** Opening Document passage block **

# New cranks



## Demo-9 (Mar 24, 2006)

Put on a pair of MacNeil Conjoined cranks to replace my Shadows. Overall the cranks are the same weight but fit tighter/closer to the BB with a lower profile. Results in less spacers and more spindle/crank interface...

Now I can get a 5.75" Ti spindle (non-Profile - see other thread) and drop the 1/4lb I wanted to originally.

Pics:

(Epic BMX pic)









On the bike:


----------



## sittingduck (Apr 26, 2005)

Nice pedals.


----------



## Demo-9 (Mar 24, 2006)

I LOVE my Wellgos.


----------



## XSL_WiLL (Nov 2, 2004)

Nice. MG1s are the shiz.


----------



## chicohigh5 (Mar 15, 2007)

your chain is on backwards buddy


----------



## Demo-9 (Mar 24, 2006)

How is it on backwards?? It does not matter if the large end or the small end of the links go forward.


----------



## combatkimura (Jul 17, 2007)

That ended up being an expensive 1/4 pound! They look great, light and burly.


----------



## climbingbubba (Jan 10, 2007)

sick looking man, i only run wellgo pedals on my bikes now.
did you get the tires yet? that should drop atleast a pound off your bike. now if i could only get my 24" tabletops


----------



## Demo-9 (Mar 24, 2006)

Hey climbingbubba - Yeah I got the tires. To be honest I could not ride my bike with them on - they were too light!! Almost a pound less weight indeed but at the park I could not ride it. Every time I hit the quarter pipe, the bike felt like it had no control. I need the gyroscpoic feel of the heavier tire in order to point the bike. Can't explain it but it felt like I had no control.

I will use them for the DJ though as I am going straight. I think it is the upward motion and the turn in mid air that you do in the park needs a heavier wheel.


----------



## aggiebiker (Apr 18, 2006)

Im jealous. 

And the chain is not backwards.


----------



## climbingbubba (Jan 10, 2007)

** Closing Document passage block **
** Opening Exercise data block **

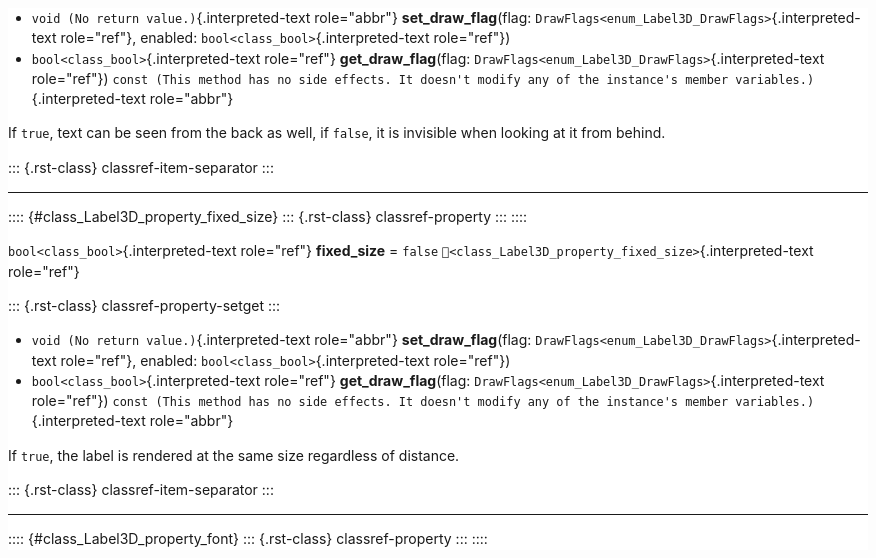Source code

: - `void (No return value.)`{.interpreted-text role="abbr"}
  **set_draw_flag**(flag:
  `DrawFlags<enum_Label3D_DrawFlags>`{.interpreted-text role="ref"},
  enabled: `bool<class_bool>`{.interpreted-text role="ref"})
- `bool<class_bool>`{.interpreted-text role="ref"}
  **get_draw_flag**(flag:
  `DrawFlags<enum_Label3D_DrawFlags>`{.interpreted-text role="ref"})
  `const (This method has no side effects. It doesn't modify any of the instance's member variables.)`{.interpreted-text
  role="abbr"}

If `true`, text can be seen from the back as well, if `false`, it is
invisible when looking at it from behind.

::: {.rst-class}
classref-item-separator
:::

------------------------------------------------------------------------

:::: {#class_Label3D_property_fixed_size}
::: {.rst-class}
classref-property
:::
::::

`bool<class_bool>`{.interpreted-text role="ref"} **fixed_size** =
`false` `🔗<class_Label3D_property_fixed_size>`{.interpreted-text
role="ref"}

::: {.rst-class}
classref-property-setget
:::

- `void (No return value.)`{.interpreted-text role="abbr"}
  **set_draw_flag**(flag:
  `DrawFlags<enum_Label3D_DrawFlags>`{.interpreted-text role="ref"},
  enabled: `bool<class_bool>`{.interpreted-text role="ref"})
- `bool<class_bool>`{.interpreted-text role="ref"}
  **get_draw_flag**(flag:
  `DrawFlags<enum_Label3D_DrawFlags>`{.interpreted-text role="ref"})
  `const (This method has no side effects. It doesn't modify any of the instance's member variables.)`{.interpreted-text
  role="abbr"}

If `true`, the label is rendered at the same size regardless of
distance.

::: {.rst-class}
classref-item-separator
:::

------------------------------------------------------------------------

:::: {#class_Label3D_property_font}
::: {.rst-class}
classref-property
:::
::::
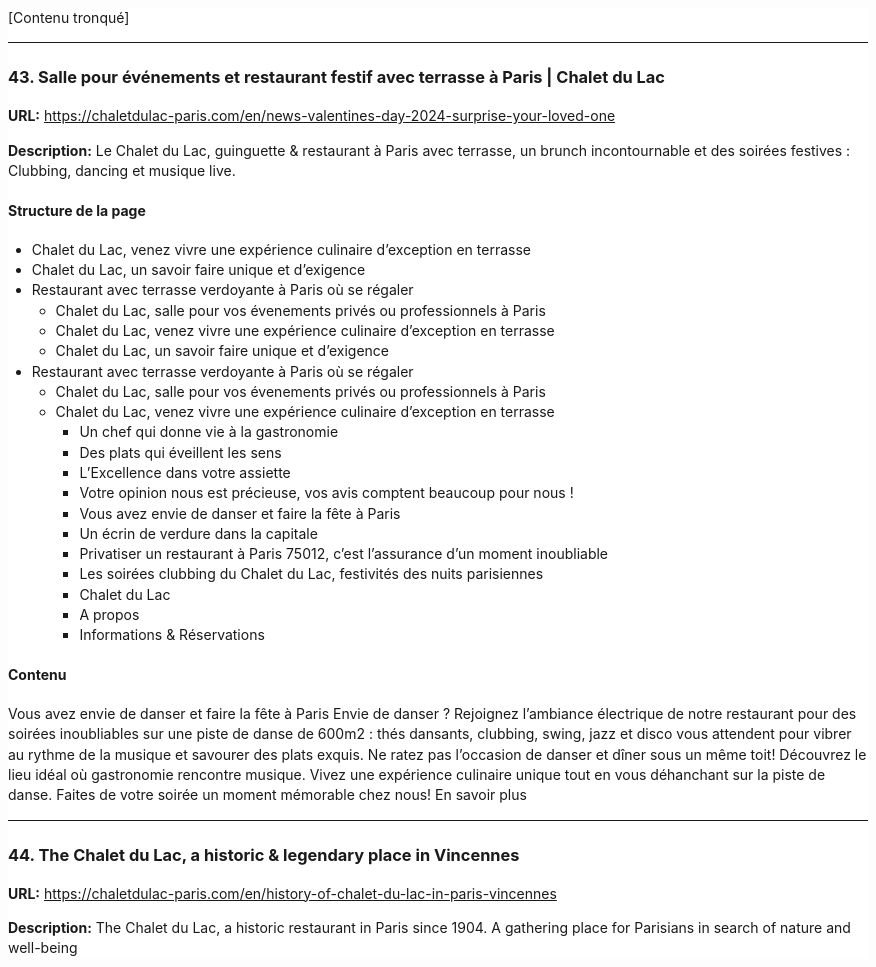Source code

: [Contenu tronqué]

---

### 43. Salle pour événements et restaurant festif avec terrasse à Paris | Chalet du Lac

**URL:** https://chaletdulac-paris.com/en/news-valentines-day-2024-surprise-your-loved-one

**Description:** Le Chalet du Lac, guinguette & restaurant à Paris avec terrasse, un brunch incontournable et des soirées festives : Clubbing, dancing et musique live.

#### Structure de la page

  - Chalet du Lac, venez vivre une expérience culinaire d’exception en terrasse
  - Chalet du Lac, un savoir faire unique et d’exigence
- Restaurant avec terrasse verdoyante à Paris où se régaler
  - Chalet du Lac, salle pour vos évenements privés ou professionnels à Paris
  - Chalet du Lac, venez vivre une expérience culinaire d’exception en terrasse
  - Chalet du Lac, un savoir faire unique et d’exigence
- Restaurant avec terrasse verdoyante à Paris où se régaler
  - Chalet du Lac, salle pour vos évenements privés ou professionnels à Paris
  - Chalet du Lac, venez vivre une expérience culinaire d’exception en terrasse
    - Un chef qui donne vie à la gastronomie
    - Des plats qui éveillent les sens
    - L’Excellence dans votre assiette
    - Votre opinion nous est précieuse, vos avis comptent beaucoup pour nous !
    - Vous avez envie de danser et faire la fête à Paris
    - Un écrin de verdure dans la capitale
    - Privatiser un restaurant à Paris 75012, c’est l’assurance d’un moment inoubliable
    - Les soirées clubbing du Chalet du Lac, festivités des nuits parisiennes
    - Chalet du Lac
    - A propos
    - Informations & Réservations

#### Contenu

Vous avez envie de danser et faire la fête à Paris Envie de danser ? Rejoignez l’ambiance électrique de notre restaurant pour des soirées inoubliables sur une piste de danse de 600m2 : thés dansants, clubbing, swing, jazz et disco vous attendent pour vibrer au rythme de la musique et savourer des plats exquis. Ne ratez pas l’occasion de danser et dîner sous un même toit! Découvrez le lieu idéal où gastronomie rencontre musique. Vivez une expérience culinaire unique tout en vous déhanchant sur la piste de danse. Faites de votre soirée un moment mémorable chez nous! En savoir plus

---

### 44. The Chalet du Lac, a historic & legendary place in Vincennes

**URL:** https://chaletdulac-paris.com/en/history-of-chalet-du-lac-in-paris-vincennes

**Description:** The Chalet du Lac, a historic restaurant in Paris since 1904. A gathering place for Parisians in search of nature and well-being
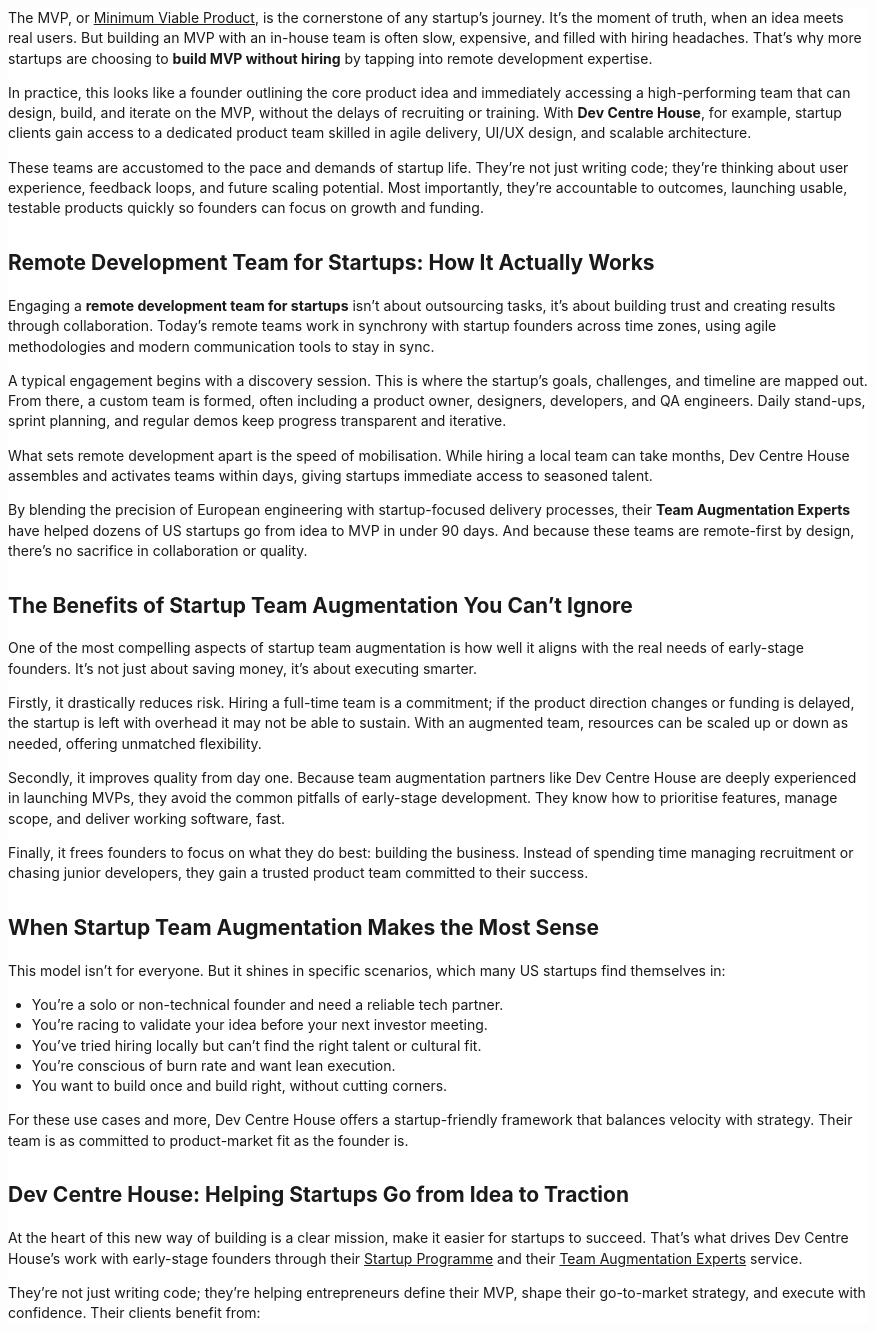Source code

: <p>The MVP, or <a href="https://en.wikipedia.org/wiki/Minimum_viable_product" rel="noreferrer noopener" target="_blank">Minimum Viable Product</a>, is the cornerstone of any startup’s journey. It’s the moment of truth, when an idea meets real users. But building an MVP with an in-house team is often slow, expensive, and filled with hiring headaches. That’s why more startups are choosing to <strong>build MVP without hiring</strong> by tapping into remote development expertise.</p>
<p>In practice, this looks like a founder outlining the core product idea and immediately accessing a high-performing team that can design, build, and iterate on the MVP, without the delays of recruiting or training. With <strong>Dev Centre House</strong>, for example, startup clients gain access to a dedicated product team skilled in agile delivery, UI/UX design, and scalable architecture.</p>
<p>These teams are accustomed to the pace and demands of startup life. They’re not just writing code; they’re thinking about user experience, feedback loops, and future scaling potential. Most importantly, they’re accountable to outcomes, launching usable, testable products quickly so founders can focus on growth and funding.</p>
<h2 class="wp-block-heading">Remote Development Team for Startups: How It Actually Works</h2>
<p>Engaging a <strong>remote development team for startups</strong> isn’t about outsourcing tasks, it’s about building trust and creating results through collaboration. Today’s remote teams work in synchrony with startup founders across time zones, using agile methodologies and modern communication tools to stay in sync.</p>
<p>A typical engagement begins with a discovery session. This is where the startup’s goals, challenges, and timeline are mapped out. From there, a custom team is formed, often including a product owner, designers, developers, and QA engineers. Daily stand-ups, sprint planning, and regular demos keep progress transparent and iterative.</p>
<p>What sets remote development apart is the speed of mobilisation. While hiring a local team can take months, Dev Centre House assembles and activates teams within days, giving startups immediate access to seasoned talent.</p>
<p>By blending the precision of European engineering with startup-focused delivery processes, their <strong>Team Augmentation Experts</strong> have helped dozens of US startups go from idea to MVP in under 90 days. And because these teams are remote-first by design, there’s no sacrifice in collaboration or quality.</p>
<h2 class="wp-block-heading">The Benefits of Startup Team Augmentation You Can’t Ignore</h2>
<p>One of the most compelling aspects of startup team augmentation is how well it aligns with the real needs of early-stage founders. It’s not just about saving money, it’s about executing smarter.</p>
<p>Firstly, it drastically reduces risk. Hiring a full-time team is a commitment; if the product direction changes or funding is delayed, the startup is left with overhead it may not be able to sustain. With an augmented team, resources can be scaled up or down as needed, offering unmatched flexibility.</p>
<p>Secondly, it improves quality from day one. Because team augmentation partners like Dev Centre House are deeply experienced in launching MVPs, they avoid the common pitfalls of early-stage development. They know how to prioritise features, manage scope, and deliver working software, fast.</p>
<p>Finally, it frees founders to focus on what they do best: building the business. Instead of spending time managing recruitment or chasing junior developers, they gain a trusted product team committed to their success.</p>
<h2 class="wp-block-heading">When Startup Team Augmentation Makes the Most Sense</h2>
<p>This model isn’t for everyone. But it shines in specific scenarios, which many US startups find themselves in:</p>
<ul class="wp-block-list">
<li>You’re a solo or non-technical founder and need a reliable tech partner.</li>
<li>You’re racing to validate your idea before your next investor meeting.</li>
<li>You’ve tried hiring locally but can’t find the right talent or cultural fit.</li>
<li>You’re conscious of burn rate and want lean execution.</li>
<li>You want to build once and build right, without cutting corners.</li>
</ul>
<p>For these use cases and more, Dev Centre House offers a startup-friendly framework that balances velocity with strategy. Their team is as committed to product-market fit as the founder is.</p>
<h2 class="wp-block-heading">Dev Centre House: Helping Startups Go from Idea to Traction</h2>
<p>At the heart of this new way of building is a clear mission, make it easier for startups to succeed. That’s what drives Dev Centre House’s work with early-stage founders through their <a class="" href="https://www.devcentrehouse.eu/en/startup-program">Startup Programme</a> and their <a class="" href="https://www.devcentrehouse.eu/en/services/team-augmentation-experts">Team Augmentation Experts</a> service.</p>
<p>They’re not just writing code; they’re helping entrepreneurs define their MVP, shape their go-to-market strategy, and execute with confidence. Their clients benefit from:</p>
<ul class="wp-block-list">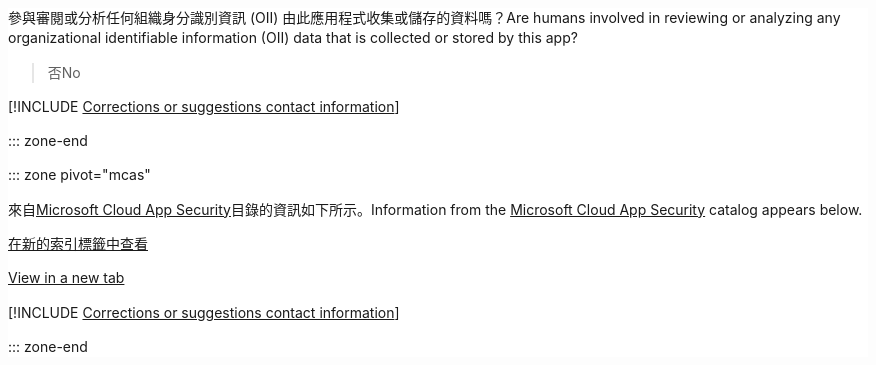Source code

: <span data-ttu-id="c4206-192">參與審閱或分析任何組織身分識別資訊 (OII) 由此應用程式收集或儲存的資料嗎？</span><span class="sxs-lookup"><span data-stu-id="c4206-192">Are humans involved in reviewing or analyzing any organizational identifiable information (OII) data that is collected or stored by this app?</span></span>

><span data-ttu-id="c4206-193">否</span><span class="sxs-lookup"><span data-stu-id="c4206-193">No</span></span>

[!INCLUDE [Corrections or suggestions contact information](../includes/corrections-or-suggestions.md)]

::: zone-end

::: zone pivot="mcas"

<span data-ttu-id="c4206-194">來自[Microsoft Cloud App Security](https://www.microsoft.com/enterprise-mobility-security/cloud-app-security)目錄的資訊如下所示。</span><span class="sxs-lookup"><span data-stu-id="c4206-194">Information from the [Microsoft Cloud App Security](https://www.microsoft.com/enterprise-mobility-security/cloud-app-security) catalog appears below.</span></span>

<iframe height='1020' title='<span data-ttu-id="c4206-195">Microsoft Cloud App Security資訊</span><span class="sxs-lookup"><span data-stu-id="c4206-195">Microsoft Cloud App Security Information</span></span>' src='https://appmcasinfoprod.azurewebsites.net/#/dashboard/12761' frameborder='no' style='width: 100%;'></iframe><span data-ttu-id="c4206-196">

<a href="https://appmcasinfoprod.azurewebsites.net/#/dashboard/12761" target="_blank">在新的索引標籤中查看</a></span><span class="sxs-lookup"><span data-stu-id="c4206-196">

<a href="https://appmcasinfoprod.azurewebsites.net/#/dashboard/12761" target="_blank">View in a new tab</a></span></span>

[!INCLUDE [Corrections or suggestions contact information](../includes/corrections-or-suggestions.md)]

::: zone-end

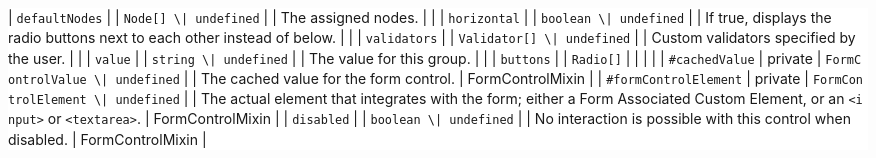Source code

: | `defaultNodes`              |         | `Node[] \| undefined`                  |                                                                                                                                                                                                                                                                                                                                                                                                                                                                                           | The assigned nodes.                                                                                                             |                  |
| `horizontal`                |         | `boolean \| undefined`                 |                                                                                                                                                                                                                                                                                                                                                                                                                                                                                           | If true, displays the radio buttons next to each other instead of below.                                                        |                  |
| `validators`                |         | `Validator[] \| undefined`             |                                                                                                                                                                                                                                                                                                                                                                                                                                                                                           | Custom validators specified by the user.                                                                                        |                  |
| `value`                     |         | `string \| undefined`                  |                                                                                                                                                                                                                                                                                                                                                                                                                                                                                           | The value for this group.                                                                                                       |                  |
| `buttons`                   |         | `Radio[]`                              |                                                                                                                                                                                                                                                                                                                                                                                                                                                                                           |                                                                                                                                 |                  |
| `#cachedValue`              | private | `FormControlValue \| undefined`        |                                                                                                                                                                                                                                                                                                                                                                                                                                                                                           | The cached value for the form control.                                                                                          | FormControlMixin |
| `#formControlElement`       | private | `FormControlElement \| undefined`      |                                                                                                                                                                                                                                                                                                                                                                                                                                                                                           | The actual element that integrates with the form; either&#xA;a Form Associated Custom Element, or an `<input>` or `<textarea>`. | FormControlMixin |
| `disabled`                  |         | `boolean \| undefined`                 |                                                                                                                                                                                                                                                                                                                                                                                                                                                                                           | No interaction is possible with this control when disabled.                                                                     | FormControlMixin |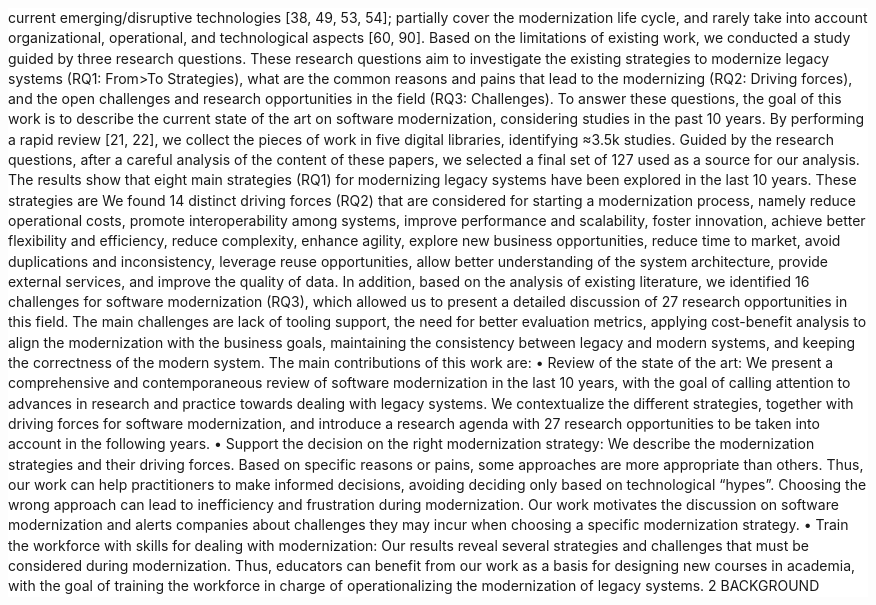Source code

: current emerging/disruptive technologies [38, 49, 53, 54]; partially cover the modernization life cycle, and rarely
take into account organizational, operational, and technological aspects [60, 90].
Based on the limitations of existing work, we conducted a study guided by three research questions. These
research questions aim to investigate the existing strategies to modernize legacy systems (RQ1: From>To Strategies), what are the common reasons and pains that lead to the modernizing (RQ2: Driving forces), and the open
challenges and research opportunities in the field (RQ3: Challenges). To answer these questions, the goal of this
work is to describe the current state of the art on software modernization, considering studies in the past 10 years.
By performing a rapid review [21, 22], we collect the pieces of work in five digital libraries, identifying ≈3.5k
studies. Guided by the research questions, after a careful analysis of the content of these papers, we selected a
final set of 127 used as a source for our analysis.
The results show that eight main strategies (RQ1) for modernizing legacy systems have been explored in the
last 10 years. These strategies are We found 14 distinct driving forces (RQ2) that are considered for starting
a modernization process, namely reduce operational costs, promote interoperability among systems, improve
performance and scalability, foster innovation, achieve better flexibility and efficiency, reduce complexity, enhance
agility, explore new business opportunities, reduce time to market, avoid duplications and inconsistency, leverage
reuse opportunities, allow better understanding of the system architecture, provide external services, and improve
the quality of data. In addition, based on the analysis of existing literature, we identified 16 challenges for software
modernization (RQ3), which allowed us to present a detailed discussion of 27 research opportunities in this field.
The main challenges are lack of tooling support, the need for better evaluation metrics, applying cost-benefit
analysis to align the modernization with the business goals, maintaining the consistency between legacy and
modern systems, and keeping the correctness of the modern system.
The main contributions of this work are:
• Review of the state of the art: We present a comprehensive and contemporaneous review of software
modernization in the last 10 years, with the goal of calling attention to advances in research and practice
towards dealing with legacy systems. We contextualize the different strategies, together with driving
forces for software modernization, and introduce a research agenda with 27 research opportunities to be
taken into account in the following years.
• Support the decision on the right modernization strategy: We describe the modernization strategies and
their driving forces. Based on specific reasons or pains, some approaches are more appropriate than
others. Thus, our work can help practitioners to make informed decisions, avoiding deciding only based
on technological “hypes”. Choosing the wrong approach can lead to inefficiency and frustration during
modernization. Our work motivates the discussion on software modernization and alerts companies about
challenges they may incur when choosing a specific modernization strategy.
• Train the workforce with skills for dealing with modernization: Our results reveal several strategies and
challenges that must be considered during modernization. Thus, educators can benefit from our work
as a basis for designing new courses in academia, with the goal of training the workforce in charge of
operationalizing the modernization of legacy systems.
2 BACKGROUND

** Closing Exercise data block **

## Tasks
1. Summarize the forum thread about new cranks in three sentences.
2. Repeat word for word the part of the forum thread about new cranks starting at "Hey climbingbubba - Yeah" and ending at "Im jealous.".

## Answers by item number
1. Demo-9 swapped Shadow cranks for MacNeil Conjoined cranks, which weigh about the same but sit closer to the BB. That change lets him use a 5.75" Ti spindle and drop the 1/4lb he first wanted. Others praised the parts and one said the chain was on backwards, which Demo-9 and aggiebiker denied, and Demo-9 said the lighter tires felt uncontrolled at the park, so he will use them only for the DJ.

2.
Hey climbingbubba - Yeah I got the tires. To be honest I could not ride my bike with them on - they were too light!! Almost a pound less weight indeed but at the park I could not ride it. Every time I hit the quarter pipe, the bike felt like it had no control. I need the gyroscpoic feel of the heavier tire in order to point the bike. Can't explain it but it felt like I had no control.

I will use them for the DJ though as I am going straight. I think it is the upward motion and the turn in mid air that you do in the park needs a heavier wheel.


----------



## aggiebiker (Apr 18, 2006)

Im jealous.